在夹道口如石雕一般盯梢许久的侍女先一步离开,回到新挂匾的海棠苑里,向主人复述了自她离开后发生的一切。
傅景书听罢,只道:“溺之如杀之。”
但转念一想,有些人就是运气好,生来就一世无忧,亲长溺爱一些也无伤大雅。
她提笔在花笺上写下“长寿宫”三字,写好吹干,再贴到一盒香粉上。
如此做足准备,才由侍女伺候洗漱,唤明岄抱她入睡。
那厢,出得秦府的四人在大门口遇上晏尘水。
后者拍着胸口说:“终于出来了。你们要是再没消息,我都想去找我爹了。”
“今日还算有惊无险。”贺今行也松了口气,扶着柳从心说,“但是他受伤了,我们得找个医馆,或者有伤药也行。”
晏尘水立马看柳从心,这人依旧板着一张脸,暗色的衣裳在深夜里不仔细看,还真看不出浑身都是肮脏血污。
想到医馆,他忽然叫道:“坏了,狱司就一块通行令,我下衙前,拿给要熬通宵的同僚了。”

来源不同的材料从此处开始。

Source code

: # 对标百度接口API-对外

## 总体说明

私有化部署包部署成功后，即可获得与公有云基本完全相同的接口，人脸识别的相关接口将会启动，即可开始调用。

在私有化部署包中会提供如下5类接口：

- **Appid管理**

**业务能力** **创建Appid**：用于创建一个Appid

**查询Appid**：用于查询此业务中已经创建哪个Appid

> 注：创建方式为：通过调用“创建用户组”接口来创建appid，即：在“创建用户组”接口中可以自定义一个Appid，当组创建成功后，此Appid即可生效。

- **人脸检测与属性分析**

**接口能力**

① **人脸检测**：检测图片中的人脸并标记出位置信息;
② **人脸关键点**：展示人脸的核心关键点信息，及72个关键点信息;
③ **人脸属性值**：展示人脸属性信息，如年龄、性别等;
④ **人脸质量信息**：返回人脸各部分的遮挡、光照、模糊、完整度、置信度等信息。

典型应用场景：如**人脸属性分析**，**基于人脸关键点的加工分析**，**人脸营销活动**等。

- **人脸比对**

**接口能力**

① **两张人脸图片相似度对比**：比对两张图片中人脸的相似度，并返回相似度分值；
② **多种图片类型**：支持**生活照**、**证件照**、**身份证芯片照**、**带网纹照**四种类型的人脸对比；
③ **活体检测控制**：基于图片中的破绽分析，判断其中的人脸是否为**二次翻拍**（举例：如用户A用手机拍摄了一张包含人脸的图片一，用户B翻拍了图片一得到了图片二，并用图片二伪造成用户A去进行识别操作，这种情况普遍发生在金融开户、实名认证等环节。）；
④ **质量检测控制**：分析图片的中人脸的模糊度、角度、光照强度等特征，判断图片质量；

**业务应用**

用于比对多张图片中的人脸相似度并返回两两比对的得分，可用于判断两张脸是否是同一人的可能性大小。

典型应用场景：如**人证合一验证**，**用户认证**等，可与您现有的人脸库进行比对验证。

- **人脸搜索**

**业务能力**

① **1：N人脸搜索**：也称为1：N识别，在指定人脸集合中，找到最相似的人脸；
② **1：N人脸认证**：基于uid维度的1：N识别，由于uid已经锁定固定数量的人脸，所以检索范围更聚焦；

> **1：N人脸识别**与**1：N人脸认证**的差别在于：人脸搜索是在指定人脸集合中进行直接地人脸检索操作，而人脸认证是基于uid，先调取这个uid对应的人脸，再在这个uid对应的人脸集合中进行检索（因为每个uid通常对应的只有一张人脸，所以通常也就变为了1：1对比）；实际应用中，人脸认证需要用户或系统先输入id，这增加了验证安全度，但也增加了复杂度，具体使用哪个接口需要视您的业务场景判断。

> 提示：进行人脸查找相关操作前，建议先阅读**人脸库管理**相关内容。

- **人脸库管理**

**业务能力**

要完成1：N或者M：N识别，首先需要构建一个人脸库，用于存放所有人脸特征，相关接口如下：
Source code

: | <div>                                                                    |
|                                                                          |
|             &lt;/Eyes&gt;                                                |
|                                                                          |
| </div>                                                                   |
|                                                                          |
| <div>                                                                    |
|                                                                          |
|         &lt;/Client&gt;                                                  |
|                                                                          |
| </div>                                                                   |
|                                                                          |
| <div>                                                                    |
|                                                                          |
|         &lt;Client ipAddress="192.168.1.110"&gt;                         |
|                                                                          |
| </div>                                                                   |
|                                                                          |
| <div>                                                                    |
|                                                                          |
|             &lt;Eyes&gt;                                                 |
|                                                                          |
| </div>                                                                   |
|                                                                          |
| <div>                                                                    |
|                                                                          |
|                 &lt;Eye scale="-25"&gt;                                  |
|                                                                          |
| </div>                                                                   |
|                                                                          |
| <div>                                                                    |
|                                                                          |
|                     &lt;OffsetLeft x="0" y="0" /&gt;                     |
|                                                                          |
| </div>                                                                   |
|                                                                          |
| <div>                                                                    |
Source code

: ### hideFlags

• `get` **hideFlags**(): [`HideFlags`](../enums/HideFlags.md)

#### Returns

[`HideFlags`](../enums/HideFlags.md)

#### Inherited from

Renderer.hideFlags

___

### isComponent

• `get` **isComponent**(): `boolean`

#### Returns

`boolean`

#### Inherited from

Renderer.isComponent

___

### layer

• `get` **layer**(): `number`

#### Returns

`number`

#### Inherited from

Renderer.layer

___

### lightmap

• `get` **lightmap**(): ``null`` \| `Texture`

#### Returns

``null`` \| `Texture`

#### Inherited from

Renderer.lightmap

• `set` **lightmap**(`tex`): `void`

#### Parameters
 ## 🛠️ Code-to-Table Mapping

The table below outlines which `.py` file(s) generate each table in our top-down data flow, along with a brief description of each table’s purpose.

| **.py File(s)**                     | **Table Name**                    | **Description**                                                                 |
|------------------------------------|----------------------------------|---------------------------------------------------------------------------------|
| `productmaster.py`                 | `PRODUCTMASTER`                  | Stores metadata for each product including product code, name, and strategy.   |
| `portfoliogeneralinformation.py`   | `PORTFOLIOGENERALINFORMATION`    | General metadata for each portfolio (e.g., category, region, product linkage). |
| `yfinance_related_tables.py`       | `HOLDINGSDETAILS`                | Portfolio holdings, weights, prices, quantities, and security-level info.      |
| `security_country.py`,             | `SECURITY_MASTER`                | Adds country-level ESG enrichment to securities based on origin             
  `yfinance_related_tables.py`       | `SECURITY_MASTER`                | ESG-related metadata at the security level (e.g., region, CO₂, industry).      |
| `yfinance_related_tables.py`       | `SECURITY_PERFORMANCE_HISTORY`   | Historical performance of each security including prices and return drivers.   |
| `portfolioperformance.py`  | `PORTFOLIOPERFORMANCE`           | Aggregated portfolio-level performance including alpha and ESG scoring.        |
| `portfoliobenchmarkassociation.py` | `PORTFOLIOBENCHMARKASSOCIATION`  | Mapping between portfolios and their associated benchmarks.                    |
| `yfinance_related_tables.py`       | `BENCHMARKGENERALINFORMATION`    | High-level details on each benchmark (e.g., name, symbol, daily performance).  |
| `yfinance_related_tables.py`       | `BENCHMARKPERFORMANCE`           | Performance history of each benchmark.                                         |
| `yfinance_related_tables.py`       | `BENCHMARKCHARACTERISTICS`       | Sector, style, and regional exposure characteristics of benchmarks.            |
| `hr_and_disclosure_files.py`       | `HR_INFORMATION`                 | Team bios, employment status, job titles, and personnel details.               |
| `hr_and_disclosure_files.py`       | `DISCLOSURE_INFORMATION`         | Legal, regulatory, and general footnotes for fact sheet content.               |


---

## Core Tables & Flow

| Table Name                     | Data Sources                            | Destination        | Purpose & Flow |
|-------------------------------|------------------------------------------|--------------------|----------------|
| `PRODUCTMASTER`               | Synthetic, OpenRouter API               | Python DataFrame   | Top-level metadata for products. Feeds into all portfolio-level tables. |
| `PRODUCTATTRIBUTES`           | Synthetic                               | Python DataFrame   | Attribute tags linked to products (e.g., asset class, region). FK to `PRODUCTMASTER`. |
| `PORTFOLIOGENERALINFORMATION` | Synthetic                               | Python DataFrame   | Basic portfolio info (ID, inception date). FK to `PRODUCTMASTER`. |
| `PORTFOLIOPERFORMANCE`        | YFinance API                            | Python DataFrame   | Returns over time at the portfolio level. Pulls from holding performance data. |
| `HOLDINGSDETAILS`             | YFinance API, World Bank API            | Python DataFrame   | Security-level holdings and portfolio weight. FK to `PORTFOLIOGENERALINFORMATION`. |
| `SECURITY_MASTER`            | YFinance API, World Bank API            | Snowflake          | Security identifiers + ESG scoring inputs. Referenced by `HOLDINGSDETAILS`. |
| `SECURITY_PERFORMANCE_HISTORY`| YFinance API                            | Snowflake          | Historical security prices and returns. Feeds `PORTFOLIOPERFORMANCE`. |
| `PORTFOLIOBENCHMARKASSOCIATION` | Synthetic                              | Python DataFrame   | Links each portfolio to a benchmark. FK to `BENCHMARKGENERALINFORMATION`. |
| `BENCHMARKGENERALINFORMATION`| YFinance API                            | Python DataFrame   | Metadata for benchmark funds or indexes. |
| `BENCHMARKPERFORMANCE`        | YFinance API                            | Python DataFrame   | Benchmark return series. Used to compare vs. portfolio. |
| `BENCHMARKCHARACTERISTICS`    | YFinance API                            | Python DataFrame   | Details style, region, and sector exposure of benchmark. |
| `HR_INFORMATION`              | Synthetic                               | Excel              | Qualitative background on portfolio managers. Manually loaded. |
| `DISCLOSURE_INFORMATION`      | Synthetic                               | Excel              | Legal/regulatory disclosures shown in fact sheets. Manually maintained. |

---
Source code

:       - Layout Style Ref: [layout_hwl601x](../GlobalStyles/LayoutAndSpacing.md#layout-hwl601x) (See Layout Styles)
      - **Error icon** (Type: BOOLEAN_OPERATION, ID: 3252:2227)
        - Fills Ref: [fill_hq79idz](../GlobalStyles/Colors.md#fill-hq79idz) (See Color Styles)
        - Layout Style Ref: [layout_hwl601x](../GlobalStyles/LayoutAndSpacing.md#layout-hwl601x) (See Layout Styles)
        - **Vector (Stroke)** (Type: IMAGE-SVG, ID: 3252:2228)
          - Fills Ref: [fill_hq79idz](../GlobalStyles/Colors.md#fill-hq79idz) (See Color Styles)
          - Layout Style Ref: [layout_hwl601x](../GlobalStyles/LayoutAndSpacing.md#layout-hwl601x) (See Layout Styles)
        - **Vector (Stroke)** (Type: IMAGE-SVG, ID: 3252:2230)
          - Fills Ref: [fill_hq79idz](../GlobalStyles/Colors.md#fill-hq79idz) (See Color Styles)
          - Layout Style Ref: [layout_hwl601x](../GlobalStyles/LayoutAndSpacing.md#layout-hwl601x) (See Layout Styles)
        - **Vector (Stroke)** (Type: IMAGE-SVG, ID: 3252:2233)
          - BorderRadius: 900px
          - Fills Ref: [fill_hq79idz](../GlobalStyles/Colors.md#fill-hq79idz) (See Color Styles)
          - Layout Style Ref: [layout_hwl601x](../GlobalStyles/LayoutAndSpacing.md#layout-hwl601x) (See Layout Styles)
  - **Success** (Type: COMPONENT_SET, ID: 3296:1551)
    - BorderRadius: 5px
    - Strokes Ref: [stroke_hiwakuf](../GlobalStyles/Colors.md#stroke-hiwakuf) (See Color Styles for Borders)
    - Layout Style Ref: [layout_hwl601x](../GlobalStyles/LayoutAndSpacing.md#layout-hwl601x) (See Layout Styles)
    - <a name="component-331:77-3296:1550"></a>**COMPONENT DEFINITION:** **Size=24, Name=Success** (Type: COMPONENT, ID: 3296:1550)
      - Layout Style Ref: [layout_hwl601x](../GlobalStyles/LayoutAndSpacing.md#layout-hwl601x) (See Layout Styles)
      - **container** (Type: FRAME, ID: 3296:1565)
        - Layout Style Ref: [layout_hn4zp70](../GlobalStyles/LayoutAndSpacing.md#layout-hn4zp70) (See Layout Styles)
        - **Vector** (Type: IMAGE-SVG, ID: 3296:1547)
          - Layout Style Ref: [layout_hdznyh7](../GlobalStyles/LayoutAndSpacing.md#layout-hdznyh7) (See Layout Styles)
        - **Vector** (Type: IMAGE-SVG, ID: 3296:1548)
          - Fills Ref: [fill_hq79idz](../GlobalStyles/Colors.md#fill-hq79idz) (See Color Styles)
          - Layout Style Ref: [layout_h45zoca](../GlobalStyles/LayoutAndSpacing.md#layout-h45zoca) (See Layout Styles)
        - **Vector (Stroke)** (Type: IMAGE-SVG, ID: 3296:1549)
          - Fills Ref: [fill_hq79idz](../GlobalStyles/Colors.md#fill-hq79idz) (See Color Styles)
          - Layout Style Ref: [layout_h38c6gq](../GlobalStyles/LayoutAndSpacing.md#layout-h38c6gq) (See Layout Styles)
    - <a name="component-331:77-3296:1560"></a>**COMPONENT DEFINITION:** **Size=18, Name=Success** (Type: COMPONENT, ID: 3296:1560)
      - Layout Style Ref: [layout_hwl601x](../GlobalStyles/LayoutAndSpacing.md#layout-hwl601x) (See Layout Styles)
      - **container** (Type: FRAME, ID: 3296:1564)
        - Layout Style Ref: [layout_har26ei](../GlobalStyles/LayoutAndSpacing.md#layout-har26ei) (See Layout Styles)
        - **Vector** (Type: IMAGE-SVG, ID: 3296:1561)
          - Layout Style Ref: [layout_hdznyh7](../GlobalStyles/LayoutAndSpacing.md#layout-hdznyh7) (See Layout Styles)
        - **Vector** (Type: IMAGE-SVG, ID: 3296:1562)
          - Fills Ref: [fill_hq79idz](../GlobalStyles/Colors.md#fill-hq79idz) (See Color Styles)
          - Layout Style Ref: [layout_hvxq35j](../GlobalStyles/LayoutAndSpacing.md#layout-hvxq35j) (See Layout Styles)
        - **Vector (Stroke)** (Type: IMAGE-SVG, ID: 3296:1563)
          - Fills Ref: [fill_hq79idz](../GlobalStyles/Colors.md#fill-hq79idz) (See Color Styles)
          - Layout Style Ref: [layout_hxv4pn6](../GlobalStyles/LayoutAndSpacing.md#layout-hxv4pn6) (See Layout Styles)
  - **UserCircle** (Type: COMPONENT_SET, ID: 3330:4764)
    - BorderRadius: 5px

谁也没想到赴个宴能捱到这么晚。没有通行令,外城老远,遇上巡逻队又是一番麻烦。
贺今行沉吟片刻,提议道:“去通政司吧,我有钥匙,司里也备有一些伤药。”
秦府是皇帝御赐的宅邸,在北吉祥街一带,萃英阁离得不远。
他带着大家过去。路上无行人,店门紧闭,晏尘水觉得无趣,开口找话:“说起来,忠义侯和谢灵意一块儿去找桓云阶了。”
“是吗?”贺今行心说怪不得刚刚没见到这人,细想也在情理之中。
钱书醒以秦相的名义扣押了禁军,要把人解救出来,最快最稳的方法就是去请禁军统领桓云阶出面。桓统领曾任宫里的武教头,淳懿跟着他学过三年武艺,关系不可谓不近。
“有侯爷转圜,想必此事的结果不会很糟。”
他注意到柳从心瞟了一眼过来。后者一身皮肉伤,动起来很吃苦,走过一条街,已出了满头汗,眼下多半是咬着牙坚持。